Arvind Agarwal, Lisa Amini, Sameep Mehta, Horst Samulowitz, Kavitha Srinivas
TL;DR
The paper proposes Agentic DataOps to achieve autonomous management of the entire data stack, addressing enterprise data management's complexity. It analyzes how intelligent agents and LLM-based orchestration could design infrastructure, discover data, create flows, govern data, and generate insights across the lifecycle, highlighting both opportunities and challenges. It outlines foundational capabilities—continuous learning, grounding, planning, governance, multi-agent collaboration, benchmarking, and community participation—and suggests incremental, cross-layer development with strong emphasis on observability and human oversight.
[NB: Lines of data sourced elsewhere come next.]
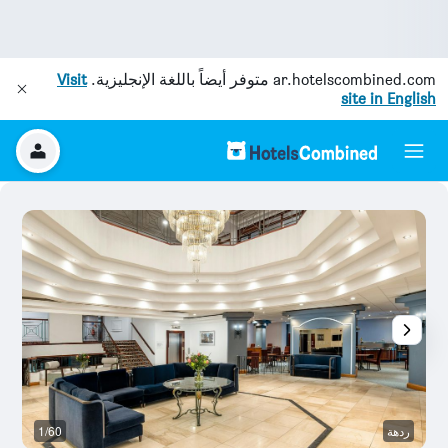
ar.hotelscombined.com
متوفر أيضاً باللغة الإنجليزية.
Visit
site in English
ردهة
1/60
ال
The work aims to spark debate, guide research, and catalyze practical progress toward self-managing data estates.
Abstract
Enterprise data management is a monumental task. It spans data architecture and systems, integration, quality, governance, and continuous improvement. While AI assistants can help specific persona, such as data engineers and stewards, to navigate and configure the data stack, they fall far short of full automation. However, as AI becomes increasingly capable of tackling tasks that have previously resisted automation due to inherent complexities, we believe there is an imminent opportunity to target fully autonomous data estates. Currently, AI is used in different parts of the data stack, but in this paper, we argue for a paradigm shift from the use of AI in independent data component operations towards a more holistic and autonomous handling of the entire data lifecycle. Towards that end, we explore how each stage of the modern data stack can be autonomously managed by intelligent agents to build self-sufficient systems that can be used not only by human end-users, but also by AI itself. We begin by describing the mounting forces and opportunities that demand this paradigm shift, examine how agents can streamline the data lifecycle, and highlight open questions and areas where additional research is needed. We hope this work will inspire lively debate, stimulate further research, motivate collaborative approaches, and facilitate a more autonomous future for data systems.